**Work task:** Put the lines of the entries below into a numbered list, from the line containing "right hip: (853, 649, -6)" through the end of the entries, both included. Skip blank lines and leave the pictures out.
*** Block opens ***
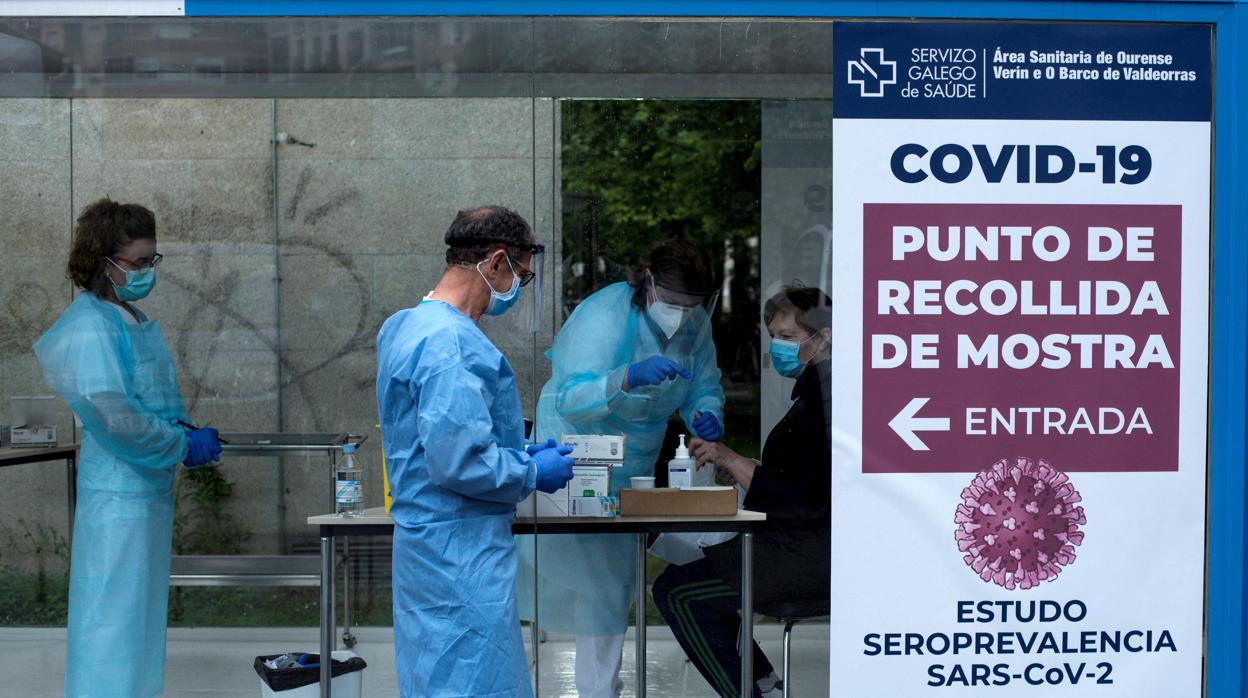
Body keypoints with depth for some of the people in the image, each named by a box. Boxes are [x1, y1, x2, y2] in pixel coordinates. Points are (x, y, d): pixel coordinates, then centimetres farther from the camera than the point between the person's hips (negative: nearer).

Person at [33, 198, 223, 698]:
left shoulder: (134, 320, 12)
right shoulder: (90, 327, -16)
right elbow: (112, 416, -23)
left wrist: (185, 431, 3)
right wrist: (183, 446, -14)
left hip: (150, 488, 10)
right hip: (118, 493, -10)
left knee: (143, 614, 17)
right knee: (114, 614, -4)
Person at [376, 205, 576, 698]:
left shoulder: (405, 326, 12)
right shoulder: (450, 343, -20)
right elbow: (456, 461, -25)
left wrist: (520, 454, 16)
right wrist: (532, 473, -10)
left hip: (427, 545, 10)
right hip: (461, 551, -10)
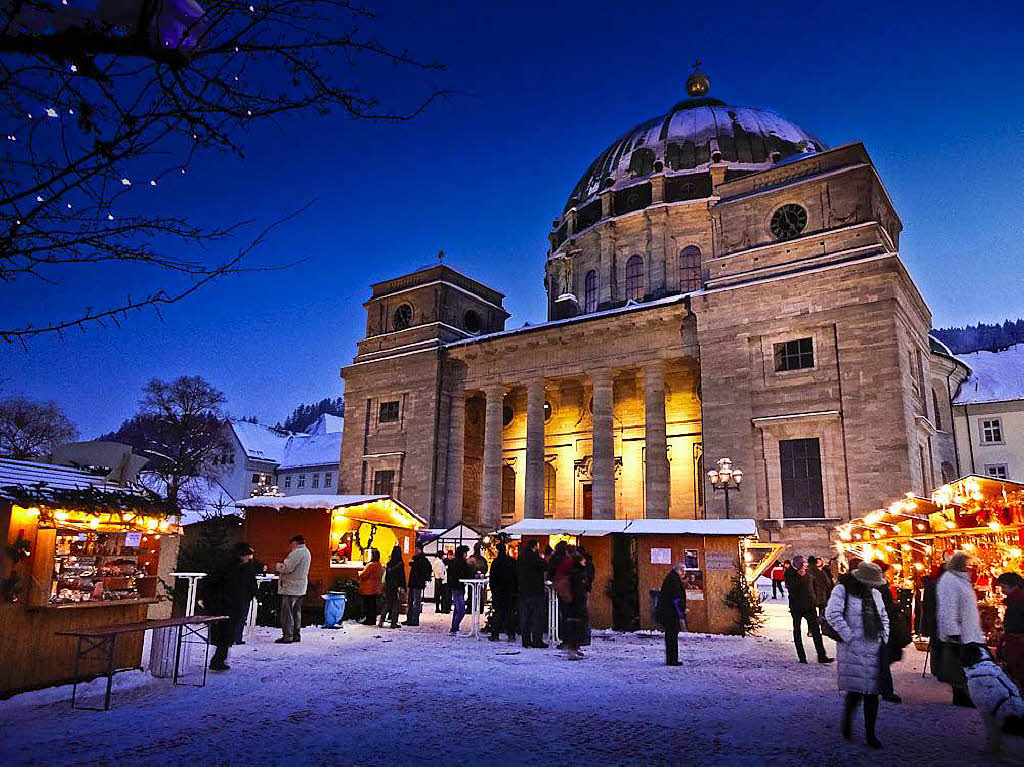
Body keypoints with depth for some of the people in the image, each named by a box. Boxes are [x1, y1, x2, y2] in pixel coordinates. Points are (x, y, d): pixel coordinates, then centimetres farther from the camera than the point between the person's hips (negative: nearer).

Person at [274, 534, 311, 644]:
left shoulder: (298, 552, -16)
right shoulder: (306, 552, 17)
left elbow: (288, 568, -22)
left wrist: (278, 566, -6)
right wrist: (282, 566, 13)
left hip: (291, 588, -10)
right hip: (300, 588, 10)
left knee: (287, 612, -5)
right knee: (296, 611, 15)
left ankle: (287, 636, -4)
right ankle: (296, 635, 19)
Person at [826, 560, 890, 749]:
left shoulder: (875, 594, 14)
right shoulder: (842, 590, -8)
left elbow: (884, 617, 27)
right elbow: (832, 614, -18)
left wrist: (884, 638, 13)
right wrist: (849, 638, -18)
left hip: (874, 649, 6)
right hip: (853, 649, -6)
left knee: (872, 692, 6)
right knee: (855, 690, -11)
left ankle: (871, 734, 17)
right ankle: (847, 720, 17)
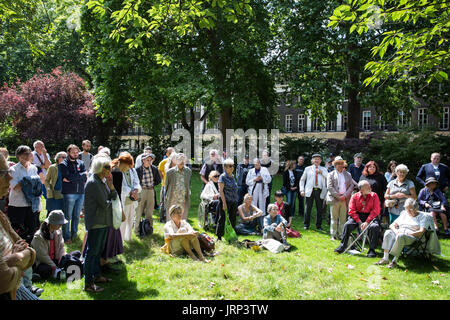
*** Block closes ***
**Response:**
1. right hip: (853, 649, -6)
2. left knee: (872, 692, 6)
3. right knee: (855, 690, -11)
4. left ankle: (871, 734, 17)
5. right ankle: (847, 720, 17)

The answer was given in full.